(Information provided)
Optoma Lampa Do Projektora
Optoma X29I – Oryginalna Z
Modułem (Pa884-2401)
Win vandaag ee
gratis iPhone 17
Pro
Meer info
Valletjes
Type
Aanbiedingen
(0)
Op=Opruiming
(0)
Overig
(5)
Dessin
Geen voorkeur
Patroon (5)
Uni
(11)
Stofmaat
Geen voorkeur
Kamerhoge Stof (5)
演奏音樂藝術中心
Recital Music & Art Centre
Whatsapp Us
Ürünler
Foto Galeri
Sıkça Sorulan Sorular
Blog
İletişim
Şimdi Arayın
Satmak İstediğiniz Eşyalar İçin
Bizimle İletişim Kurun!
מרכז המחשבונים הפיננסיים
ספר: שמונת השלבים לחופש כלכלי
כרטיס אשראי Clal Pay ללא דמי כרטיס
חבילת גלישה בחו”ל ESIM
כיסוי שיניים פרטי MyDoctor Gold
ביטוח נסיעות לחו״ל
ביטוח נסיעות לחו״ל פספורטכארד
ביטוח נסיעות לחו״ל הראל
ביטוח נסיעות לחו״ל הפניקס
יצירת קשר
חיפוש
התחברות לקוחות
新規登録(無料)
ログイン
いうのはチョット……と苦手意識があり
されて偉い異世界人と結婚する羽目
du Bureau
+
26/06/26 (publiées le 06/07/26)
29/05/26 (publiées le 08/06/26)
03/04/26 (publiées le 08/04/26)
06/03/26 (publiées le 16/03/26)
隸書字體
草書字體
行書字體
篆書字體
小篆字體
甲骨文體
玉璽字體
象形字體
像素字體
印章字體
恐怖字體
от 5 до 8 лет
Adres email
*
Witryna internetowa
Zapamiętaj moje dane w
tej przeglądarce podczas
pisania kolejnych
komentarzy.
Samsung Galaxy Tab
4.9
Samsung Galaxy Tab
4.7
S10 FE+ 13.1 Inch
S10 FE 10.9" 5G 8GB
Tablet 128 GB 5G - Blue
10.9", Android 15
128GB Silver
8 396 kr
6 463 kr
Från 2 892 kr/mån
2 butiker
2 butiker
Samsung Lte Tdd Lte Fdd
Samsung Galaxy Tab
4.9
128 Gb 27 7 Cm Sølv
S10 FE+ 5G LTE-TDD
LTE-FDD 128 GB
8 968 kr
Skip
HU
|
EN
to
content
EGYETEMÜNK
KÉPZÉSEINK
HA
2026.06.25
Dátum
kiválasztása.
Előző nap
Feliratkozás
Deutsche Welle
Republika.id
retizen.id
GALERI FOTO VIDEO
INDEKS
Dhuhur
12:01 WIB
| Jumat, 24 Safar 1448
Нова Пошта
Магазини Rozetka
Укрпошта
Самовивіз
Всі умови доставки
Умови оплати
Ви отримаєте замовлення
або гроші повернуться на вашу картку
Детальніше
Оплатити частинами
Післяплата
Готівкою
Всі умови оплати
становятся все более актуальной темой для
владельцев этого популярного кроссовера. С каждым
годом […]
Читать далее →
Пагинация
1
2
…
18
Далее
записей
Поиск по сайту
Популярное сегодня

(Problem to solve)
Write out all of the data again, substituting "Galaxy Tab" for every occurrence of "Samsung Galaxy Tab" and leaving everything else unchanged.

(Expected output)
Optoma Lampa Do Projektora
Optoma X29I – Oryginalna Z
Modułem (Pa884-2401)
Win vandaag ee
gratis iPhone 17
Pro
Meer info
Valletjes
Type
Aanbiedingen
(0)
Op=Opruiming
(0)
Overig
(5)
Dessin
Geen voorkeur
Patroon (5)
Uni
(11)
Stofmaat
Geen voorkeur
Kamerhoge Stof (5)
演奏音樂藝術中心
Recital Music & Art Centre
Whatsapp Us
Ürünler
Foto Galeri
Sıkça Sorulan Sorular
Blog
İletişim
Şimdi Arayın
Satmak İstediğiniz Eşyalar İçin
Bizimle İletişim Kurun!
מרכז המחשבונים הפיננסיים
ספר: שמונת השלבים לחופש כלכלי
כרטיס אשראי Clal Pay ללא דמי כרטיס
חבילת גלישה בחו”ל ESIM
כיסוי שיניים פרטי MyDoctor Gold
ביטוח נסיעות לחו״ל
ביטוח נסיעות לחו״ל פספורטכארד
ביטוח נסיעות לחו״ל הראל
ביטוח נסיעות לחו״ל הפניקס
יצירת קשר
חיפוש
התחברות לקוחות
新規登録(無料)
ログイン
いうのはチョット……と苦手意識があり
されて偉い異世界人と結婚する羽目
du Bureau
+
26/06/26 (publiées le 06/07/26)
29/05/26 (publiées le 08/06/26)
03/04/26 (publiées le 08/04/26)
06/03/26 (publiées le 16/03/26)
隸書字體
草書字體
行書字體
篆書字體
小篆字體
甲骨文體
玉璽字體
象形字體
像素字體
印章字體
恐怖字體
от 5 до 8 лет
Adres email
*
Witryna internetowa
Zapamiętaj moje dane w
tej przeglądarce podczas
pisania kolejnych
komentarzy.
Galaxy Tab
4.9
Galaxy Tab
4.7
S10 FE+ 13.1 Inch
S10 FE 10.9" 5G 8GB
Tablet 128 GB 5G - Blue
10.9", Android 15
128GB Silver
8 396 kr
6 463 kr
Från 2 892 kr/mån
2 butiker
2 butiker
Samsung Lte Tdd Lte Fdd
Galaxy Tab
4.9
128 Gb 27 7 Cm Sølv
S10 FE+ 5G LTE-TDD
LTE-FDD 128 GB
8 968 kr
Skip
HU
|
EN
to
content
EGYETEMÜNK
KÉPZÉSEINK
HA
2026.06.25
Dátum
kiválasztása.
Előző nap
Feliratkozás
Deutsche Welle
Republika.id
retizen.id
GALERI FOTO VIDEO
INDEKS
Dhuhur
12:01 WIB
| Jumat, 24 Safar 1448
Нова Пошта
Магазини Rozetka
Укрпошта
Самовивіз
Всі умови доставки
Умови оплати
Ви отримаєте замовлення
або гроші повернуться на вашу картку
Детальніше
Оплатити частинами
Післяплата
Готівкою
Всі умови оплати
становятся все более актуальной темой для
владельцев этого популярного кроссовера. С каждым
годом […]
Читать далее →
Пагинация
1
2
…
18
Далее
записей
Поиск по сайту
Популярное сегодня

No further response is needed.